_Task description_
Give back exactly the lines that start at the one containing "- ((65bf931a-c463-4b0b-9bae-fc183ad55446))" and run to the end of the material below, both ends included.

_Supplied material_
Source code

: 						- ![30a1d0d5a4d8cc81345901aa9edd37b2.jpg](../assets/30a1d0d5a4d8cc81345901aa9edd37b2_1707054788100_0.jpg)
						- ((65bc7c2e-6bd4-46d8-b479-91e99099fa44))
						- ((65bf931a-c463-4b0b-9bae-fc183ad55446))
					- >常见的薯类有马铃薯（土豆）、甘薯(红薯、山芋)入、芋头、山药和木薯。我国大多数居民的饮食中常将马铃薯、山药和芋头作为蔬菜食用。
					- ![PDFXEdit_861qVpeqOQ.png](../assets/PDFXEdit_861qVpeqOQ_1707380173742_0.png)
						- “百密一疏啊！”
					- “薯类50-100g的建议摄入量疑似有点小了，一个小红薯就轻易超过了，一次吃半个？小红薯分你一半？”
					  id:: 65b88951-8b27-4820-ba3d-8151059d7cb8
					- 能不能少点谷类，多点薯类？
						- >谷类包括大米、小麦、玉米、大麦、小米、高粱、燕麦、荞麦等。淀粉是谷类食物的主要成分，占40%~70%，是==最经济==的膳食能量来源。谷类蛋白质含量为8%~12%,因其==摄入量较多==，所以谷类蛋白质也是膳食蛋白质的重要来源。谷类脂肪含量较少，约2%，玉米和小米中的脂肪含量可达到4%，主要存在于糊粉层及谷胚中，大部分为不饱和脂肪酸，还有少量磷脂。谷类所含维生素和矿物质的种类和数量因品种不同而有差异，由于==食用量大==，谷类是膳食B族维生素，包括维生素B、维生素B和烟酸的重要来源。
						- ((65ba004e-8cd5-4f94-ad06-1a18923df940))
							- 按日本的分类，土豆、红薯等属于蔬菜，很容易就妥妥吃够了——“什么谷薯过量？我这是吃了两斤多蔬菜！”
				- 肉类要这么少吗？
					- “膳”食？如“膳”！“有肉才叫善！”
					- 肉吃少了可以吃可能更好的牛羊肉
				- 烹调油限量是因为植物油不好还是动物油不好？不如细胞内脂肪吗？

_Answer for this exercise_
						- ((65bf931a-c463-4b0b-9bae-fc183ad55446))
					- >常见的薯类有马铃薯（土豆）、甘薯(红薯、山芋)入、芋头、山药和木薯。我国大多数居民的饮食中常将马铃薯、山药和芋头作为蔬菜食用。
					- ![PDFXEdit_861qVpeqOQ.png](../assets/PDFXEdit_861qVpeqOQ_1707380173742_0.png)
						- “百密一疏啊！”
					- “薯类50-100g的建议摄入量疑似有点小了，一个小红薯就轻易超过了，一次吃半个？小红薯分你一半？”
					  id:: 65b88951-8b27-4820-ba3d-8151059d7cb8
					- 能不能少点谷类，多点薯类？
						- >谷类包括大米、小麦、玉米、大麦、小米、高粱、燕麦、荞麦等。淀粉是谷类食物的主要成分，占40%~70%，是==最经济==的膳食能量来源。谷类蛋白质含量为8%~12%,因其==摄入量较多==，所以谷类蛋白质也是膳食蛋白质的重要来源。谷类脂肪含量较少，约2%，玉米和小米中的脂肪含量可达到4%，主要存在于糊粉层及谷胚中，大部分为不饱和脂肪酸，还有少量磷脂。谷类所含维生素和矿物质的种类和数量因品种不同而有差异，由于==食用量大==，谷类是膳食B族维生素，包括维生素B、维生素B和烟酸的重要来源。
						- ((65ba004e-8cd5-4f94-ad06-1a18923df940))
							- 按日本的分类，土豆、红薯等属于蔬菜，很容易就妥妥吃够了——“什么谷薯过量？我这是吃了两斤多蔬菜！”
				- 肉类要这么少吗？
					- “膳”食？如“膳”！“有肉才叫善！”
					- 肉吃少了可以吃可能更好的牛羊肉
				- 烹调油限量是因为植物油不好还是动物油不好？不如细胞内脂肪吗？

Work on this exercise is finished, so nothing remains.